As a bonus for my bloviating on this topic here is a recipe shared by Texas Angel Oil own Texas BBQ competition team: Guadalupe Co. BBQ Competition Team with Ty Machado as featured on the Food Network.
Guadalupe Co. BBQ Competition Team Simple Grilled Ribeye Recipe
Texas Angel Oil extra virgin olive oil
Texas Black Gold -Garlic Sea Salt
Uncle Bob’s Country Seasonings- Garlic Onion Pepper Blend.
Pick your favorite ribeye steaks the more marbling the better , 1 1/2" cut steaks or thicker are ideal.

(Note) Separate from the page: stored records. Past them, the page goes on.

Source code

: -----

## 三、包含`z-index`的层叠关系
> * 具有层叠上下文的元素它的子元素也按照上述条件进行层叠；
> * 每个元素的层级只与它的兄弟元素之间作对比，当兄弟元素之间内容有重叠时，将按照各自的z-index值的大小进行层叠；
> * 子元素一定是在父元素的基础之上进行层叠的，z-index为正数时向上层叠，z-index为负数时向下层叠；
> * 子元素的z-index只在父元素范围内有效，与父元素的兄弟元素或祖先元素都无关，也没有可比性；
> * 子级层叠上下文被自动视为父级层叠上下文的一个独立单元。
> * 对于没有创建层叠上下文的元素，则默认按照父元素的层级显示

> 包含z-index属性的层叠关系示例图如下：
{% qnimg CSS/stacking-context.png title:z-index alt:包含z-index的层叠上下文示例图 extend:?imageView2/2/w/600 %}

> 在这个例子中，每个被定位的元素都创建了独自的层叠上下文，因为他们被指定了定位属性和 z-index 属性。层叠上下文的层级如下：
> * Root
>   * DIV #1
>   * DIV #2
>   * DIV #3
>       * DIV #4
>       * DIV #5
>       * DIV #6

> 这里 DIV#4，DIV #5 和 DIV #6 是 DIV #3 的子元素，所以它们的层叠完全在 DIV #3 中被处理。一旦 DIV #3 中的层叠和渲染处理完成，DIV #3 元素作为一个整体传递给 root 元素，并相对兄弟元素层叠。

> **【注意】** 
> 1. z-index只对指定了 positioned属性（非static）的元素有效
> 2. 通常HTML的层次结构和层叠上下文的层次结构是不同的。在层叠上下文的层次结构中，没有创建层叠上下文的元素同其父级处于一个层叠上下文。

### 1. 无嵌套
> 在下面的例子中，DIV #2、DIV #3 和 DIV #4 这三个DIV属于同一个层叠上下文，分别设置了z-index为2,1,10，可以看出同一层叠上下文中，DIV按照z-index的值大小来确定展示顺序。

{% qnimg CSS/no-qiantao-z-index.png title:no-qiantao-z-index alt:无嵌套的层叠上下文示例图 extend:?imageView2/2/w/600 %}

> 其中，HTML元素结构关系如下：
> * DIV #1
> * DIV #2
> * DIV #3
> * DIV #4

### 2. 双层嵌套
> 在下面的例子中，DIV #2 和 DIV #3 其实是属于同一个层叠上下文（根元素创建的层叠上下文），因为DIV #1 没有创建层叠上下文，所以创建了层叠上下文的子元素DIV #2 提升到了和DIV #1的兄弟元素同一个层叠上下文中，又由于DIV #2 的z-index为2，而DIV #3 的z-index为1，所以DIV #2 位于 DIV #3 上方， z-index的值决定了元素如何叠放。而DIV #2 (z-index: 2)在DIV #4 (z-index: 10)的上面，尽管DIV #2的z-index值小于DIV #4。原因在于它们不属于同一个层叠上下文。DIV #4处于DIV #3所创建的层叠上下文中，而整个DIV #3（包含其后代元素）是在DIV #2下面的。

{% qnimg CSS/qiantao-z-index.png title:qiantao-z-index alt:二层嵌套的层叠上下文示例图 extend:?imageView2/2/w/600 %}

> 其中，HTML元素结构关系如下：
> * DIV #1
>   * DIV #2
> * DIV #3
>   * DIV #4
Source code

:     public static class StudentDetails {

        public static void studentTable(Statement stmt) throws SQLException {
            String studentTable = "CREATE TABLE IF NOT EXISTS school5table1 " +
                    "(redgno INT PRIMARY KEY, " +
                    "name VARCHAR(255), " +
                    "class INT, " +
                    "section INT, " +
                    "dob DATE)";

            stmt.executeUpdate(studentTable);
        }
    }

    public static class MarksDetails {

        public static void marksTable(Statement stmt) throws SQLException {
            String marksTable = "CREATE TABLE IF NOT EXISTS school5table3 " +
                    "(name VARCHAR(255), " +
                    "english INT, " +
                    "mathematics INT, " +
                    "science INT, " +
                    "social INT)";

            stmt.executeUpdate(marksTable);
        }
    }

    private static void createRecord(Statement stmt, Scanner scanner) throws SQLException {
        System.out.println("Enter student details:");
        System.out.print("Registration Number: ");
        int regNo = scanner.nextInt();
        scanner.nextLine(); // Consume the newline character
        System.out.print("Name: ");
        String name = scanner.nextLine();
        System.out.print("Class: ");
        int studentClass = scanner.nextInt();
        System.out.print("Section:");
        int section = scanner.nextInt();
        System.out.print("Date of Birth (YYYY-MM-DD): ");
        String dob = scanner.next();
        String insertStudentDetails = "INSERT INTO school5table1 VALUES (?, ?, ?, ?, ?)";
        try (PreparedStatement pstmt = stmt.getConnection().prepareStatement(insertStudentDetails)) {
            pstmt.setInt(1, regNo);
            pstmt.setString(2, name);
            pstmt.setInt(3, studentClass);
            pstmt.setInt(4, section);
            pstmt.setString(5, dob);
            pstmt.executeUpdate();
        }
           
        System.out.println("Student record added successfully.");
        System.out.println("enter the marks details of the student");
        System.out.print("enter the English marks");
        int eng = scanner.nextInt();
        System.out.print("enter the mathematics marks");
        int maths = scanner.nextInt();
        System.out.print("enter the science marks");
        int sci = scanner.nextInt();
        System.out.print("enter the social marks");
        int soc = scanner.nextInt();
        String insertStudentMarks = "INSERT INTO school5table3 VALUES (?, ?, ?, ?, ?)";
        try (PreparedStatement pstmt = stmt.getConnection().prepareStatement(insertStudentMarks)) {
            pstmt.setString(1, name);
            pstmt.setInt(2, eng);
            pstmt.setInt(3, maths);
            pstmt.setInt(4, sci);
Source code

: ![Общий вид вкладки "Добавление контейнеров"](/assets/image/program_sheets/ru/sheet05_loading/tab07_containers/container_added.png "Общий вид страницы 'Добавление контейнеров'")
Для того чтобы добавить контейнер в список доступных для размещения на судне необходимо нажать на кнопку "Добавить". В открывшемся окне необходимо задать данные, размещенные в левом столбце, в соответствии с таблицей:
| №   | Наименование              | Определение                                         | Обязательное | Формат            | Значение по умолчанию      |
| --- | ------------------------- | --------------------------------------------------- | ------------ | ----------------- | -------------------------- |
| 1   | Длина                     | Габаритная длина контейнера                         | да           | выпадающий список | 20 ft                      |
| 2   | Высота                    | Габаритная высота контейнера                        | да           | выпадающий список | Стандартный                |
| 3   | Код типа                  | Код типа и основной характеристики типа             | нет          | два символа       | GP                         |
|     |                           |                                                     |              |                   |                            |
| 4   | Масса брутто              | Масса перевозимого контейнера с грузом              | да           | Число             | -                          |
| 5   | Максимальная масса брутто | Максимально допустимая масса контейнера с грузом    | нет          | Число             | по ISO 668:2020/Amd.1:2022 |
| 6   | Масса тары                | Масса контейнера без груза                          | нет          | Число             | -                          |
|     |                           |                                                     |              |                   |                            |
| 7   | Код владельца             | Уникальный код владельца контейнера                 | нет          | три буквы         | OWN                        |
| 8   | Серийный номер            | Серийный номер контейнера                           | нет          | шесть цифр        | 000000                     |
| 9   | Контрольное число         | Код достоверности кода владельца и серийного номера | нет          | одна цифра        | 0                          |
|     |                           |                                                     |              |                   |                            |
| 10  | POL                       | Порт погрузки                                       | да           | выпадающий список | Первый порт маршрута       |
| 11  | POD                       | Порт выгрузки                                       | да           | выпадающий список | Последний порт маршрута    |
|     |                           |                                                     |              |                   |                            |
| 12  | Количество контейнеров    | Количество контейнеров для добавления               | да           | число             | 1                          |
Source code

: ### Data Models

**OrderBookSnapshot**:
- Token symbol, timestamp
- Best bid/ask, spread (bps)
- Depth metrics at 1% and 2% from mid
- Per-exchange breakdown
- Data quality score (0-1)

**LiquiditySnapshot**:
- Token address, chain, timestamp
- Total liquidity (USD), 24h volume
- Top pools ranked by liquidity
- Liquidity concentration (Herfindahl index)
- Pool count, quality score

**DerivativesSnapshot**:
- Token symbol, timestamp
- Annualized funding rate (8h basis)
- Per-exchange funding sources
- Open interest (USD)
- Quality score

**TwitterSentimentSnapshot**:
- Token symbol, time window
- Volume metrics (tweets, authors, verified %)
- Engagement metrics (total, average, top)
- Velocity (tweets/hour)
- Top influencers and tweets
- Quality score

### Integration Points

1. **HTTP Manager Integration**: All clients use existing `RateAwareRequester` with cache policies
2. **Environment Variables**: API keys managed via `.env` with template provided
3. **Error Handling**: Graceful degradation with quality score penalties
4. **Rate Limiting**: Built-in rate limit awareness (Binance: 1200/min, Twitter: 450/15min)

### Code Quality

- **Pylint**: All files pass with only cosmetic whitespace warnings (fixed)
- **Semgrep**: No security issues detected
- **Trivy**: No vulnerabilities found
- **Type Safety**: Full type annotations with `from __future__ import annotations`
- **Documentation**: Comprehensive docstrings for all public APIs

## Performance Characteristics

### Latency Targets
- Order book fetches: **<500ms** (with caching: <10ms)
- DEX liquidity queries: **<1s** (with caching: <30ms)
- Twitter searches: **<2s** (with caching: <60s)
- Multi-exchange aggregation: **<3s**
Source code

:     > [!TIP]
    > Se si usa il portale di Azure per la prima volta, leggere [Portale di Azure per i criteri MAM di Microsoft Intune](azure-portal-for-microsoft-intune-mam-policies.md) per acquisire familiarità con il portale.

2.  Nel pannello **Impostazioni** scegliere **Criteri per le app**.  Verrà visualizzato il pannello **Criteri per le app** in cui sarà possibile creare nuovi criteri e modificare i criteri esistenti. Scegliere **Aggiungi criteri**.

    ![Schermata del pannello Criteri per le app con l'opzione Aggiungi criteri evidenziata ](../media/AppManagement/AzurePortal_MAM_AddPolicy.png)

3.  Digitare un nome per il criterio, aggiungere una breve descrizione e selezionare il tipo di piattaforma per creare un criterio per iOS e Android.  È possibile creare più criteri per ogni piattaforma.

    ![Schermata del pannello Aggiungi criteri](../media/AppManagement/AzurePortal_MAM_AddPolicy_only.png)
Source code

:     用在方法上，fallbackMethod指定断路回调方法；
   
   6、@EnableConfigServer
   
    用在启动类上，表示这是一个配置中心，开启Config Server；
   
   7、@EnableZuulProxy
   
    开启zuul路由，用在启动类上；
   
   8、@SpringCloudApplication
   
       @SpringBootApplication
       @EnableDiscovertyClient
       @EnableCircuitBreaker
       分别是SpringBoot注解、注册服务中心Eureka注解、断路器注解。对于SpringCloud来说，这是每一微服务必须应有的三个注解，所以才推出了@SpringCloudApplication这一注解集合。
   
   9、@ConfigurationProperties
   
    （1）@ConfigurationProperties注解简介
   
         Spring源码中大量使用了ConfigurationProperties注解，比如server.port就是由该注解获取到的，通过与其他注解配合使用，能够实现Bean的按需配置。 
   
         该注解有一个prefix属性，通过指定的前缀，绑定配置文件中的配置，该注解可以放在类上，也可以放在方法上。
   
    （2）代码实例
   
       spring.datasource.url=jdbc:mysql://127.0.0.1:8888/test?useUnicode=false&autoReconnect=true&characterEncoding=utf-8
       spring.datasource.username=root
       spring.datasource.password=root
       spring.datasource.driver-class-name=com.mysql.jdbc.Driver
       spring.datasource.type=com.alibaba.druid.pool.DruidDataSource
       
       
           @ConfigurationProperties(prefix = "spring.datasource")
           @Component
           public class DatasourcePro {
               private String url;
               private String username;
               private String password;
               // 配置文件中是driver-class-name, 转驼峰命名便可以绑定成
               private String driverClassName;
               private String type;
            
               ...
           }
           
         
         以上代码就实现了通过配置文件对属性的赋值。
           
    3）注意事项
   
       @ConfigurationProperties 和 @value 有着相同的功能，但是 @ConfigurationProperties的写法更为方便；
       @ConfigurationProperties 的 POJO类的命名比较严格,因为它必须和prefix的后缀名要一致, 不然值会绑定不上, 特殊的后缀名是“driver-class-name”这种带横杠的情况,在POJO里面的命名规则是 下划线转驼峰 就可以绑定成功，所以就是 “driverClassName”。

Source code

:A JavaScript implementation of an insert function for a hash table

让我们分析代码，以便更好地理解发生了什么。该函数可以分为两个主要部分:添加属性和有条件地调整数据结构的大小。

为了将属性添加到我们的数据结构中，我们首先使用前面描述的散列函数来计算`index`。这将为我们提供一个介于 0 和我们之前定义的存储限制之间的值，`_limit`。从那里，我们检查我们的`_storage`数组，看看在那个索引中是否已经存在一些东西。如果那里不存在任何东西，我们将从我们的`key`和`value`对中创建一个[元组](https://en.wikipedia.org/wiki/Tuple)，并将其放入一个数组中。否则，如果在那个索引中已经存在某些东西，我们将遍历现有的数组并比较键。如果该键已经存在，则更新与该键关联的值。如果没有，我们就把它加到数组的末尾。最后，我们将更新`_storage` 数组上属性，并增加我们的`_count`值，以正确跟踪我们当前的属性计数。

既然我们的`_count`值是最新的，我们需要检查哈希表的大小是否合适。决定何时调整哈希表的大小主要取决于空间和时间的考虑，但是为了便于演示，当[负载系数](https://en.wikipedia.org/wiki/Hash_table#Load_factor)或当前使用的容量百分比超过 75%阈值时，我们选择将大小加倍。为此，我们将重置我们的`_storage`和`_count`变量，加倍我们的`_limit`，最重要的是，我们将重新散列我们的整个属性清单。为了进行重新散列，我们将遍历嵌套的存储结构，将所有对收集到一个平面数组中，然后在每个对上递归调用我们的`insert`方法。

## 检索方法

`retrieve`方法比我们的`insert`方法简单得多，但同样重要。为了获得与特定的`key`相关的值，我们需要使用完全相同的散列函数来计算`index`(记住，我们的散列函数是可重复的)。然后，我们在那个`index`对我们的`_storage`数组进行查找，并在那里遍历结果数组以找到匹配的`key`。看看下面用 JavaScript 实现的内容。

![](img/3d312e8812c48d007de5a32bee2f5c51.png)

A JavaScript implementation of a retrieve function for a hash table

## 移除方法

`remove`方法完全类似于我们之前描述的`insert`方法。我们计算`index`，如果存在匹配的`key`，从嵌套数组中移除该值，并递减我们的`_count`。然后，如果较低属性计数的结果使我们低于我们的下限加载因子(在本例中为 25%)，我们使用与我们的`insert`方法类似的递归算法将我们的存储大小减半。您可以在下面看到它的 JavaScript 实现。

Cover the steaks lightly with Texas Angel Oil extra virgin olive oil on both sides this is a binder for your seasonings and neutralizes the acidity of the meat to allow your seasonings to permeate the meat.
( a thick piece of beef can stand up to the sea salt )
Season generously on both sides with Texas Black Gold Garlic Sea Salt and Uncle Bob’s Country Seasonings Garlic Pepper Blend.
Ideally let rest 10 mins or longer to help infuse flavor (Can even refrigerate overnight).
Heat grill to 500–550 degrees and lay steaks on the grill, 30 seconds per side for the sear. Reduce heat to 400 degrees
About 2.5 -3 mins per side should get us to 135 med rare.
Optional: Hit it lightly with another dose of Texas Angel Oil extra virgin olive oil on one side for enhanced flavor.